The recent stroke conference highlighted a score of advancements, proof of the commitment and creativity devoted to this complex condition.
Findings of benefit from endovascular treatments in some of the late-breaking clinical trials may have been expected, based on the early termination of the studies. The EXTEND-IA (Extending the Time for Thrombolysis in Emergency Neurological Deficits — Intra-Arterial (EXTEND-IA) trial stopped enrollment at 70 patients after a midterm analysis showed efficacy. A review of the ESCAPE (Endovascular Treatment for Small Core and Anterior Circulation Proximal Occlusion with Emphasis on Minimizing CT to Recanalization Times) data also found efficacy, which prompted its termination.
This contrasts with some other conference presentations in the past 12 months, where futility more frequently was the call. Beyond that, slower-than-expected enrollments, loss to follow-up and other impediments have made conducting these randomized, controlled trials challenging. The results have been ambiguous, underpowered and overall a disappointment—probably no more so than to the researchers and patients involved in the studies.
The American Stroke Association’s (ASA) 2015 international Stroke Conference in Nashville, Tenn., kicked off on a high note. EXTEND-IA tested a strategy that combined advanced imaging, current technology and early treatment in patients with ischemic stroke against standard care. The 70 patients enrolled first received alteplase and then were randomized to endovascular therapy with a retrievable stent or continued alteplase therapy. Results on reperfusion at 24 hours, early neurological improvement at three days and improved functional outcomes all favored the endovascular approach.

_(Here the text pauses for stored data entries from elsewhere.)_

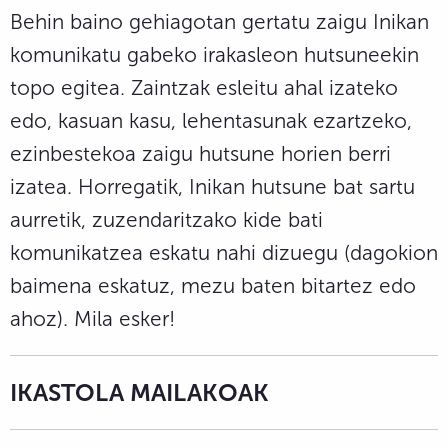
Behin baino gehiagotan gertatu zaigu Inikan
komunikatu gabeko irakasleon hutsuneekin
topo egitea. Zaintzak esleitu ahal izateko
edo, kasuan kasu, lehentasunak ezartzeko,
ezinbestekoa zaigu hutsune horien berri
izatea. Horregatik, Inikan hutsune bat sartu
aurretik, zuzendaritzako kide bati
komunikatzea eskatu nahi dizuegu (dagokion
baimena eskatuz, mezu baten bitartez edo
ahoz). Mila esker!
IKASTOLA MAILAKOAK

ESCAPE randomized 316 patients to standard care or standard care plus rapid endovascular treatment with thrombectomy devices. The endovascular intervention won on functionality, mortality and quality of life symptomatic but intracerebral hemorrhage rates were higher in the endovascular group.
The late-breakers bring a wow factor, based on the quality of the research and the likelihood that the results will change practice. Oral abstracts, symposia and other presentations also deserve attention, though, for providing insights and pathways for better care.
And it need not mean expensive new technologies. For instance, a study on dehydration in patients presenting with stroke found worse outcomes in dehydrated vs. hydrated patients. This is a preliminary finding, but one that might inform a future randomized trial to look at rehydration as a simple and inexpensive intervention. Correcting for vitamin D deficiency may offer another low-cost avenue to reduce stroke risk.
Stroke comes in fourth place as a cause of death in the U.S., according to ASA, and first place as the cause of disability. As the neurologists and other physicians at this year’s stroke conference have shown, many stroke risks are modifiable and many disabilities are preventable. That should make a dent in the statistics—and more importantly, a difference in patients’ lives.